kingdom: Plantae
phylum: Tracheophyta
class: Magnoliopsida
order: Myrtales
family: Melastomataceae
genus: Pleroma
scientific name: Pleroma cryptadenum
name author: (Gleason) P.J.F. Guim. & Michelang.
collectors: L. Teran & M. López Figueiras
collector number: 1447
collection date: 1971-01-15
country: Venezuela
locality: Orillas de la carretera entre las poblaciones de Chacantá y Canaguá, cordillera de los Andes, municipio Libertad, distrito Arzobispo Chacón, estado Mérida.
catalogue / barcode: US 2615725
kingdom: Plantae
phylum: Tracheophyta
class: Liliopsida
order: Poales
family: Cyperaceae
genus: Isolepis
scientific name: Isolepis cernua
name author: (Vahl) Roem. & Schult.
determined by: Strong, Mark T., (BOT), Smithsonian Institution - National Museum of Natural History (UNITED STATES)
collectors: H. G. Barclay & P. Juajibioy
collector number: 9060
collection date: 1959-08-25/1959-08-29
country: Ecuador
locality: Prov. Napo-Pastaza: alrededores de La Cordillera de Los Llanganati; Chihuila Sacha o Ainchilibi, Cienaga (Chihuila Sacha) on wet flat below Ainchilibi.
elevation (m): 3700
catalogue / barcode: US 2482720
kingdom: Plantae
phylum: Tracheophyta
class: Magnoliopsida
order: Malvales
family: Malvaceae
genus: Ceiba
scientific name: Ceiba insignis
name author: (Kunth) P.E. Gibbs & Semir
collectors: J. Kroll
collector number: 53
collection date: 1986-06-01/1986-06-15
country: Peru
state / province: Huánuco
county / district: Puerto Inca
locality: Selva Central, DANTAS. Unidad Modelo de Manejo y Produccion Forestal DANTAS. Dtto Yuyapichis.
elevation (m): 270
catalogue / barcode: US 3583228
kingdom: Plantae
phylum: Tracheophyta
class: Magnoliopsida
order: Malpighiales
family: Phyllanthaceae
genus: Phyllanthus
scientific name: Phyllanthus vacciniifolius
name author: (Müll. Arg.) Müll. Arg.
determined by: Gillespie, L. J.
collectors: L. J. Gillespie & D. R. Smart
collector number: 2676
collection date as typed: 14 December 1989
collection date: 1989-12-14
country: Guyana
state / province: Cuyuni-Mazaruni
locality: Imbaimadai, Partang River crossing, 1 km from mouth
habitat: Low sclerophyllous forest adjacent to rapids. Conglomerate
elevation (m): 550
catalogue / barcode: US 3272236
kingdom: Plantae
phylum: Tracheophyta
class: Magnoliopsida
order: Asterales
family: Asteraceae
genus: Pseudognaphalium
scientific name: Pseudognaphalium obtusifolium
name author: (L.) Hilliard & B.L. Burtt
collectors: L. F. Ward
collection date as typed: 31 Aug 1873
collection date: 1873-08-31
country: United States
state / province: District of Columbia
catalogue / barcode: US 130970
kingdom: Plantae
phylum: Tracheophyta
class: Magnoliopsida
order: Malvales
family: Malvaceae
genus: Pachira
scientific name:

══════════

• **Objective**
Copy every line of the records above, unchanged and in the same order.

• **Correct answer**
kingdom: Plantae
phylum: Tracheophyta
class: Magnoliopsida
order: Myrtales
family: Melastomataceae
genus: Pleroma
scientific name: Pleroma cryptadenum
name author: (Gleason) P.J.F. Guim. & Michelang.
collectors: L. Teran & M. López Figueiras
collector number: 1447
collection date: 1971-01-15
country: Venezuela
locality: Orillas de la carretera entre las poblaciones de Chacantá y Canaguá, cordillera de los Andes, municipio Libertad, distrito Arzobispo Chacón, estado Mérida.
catalogue / barcode: US 2615725
kingdom: Plantae
phylum: Tracheophyta
class: Liliopsida
order: Poales
family: Cyperaceae
genus: Isolepis
scientific name: Isolepis cernua
name author: (Vahl) Roem. & Schult.
determined by: Strong, Mark T., (BOT), Smithsonian Institution - National Museum of Natural History (UNITED STATES)
collectors: H. G. Barclay & P. Juajibioy
collector number: 9060
collection date: 1959-08-25/1959-08-29
country: Ecuador
locality: Prov. Napo-Pastaza: alrededores de La Cordillera de Los Llanganati; Chihuila Sacha o Ainchilibi, Cienaga (Chihuila Sacha) on wet flat below Ainchilibi.
elevation (m): 3700
catalogue / barcode: US 2482720
kingdom: Plantae
phylum: Tracheophyta
class: Magnoliopsida
order: Malvales
family: Malvaceae
genus: Ceiba
scientific name: Ceiba insignis
name author: (Kunth) P.E. Gibbs & Semir
collectors: J. Kroll
collector number: 53
collection date: 1986-06-01/1986-06-15
country: Peru
state / province: Huánuco
county / district: Puerto Inca
locality: Selva Central, DANTAS. Unidad Modelo de Manejo y Produccion Forestal DANTAS. Dtto Yuyapichis.
elevation (m): 270
catalogue / barcode: US 3583228
kingdom: Plantae
phylum: Tracheophyta
class: Magnoliopsida
order: Malpighiales
family: Phyllanthaceae
genus: Phyllanthus
scientific name: Phyllanthus vacciniifolius
name author: (Müll. Arg.) Müll. Arg.
determined by: Gillespie, L. J.
collectors: L. J. Gillespie & D. R. Smart
collector number: 2676
collection date as typed: 14 December 1989
collection date: 1989-12-14
country: Guyana
state / province: Cuyuni-Mazaruni
locality: Imbaimadai, Partang River crossing, 1 km from mouth
habitat: Low sclerophyllous forest adjacent to rapids. Conglomerate
elevation (m): 550
catalogue / barcode: US 3272236
kingdom: Plantae
phylum: Tracheophyta
class: Magnoliopsida
order: Asterales
family: Asteraceae
genus: Pseudognaphalium
scientific name: Pseudognaphalium obtusifolium
name author: (L.) Hilliard & B.L. Burtt
collectors: L. F. Ward
collection date as typed: 31 Aug 1873
collection date: 1873-08-31
country: United States
state / province: District of Columbia
catalogue / barcode: US 130970
kingdom: Plantae
phylum: Tracheophyta
class: Magnoliopsida
order: Malvales
family: Malvaceae
genus: Pachira
scientific name:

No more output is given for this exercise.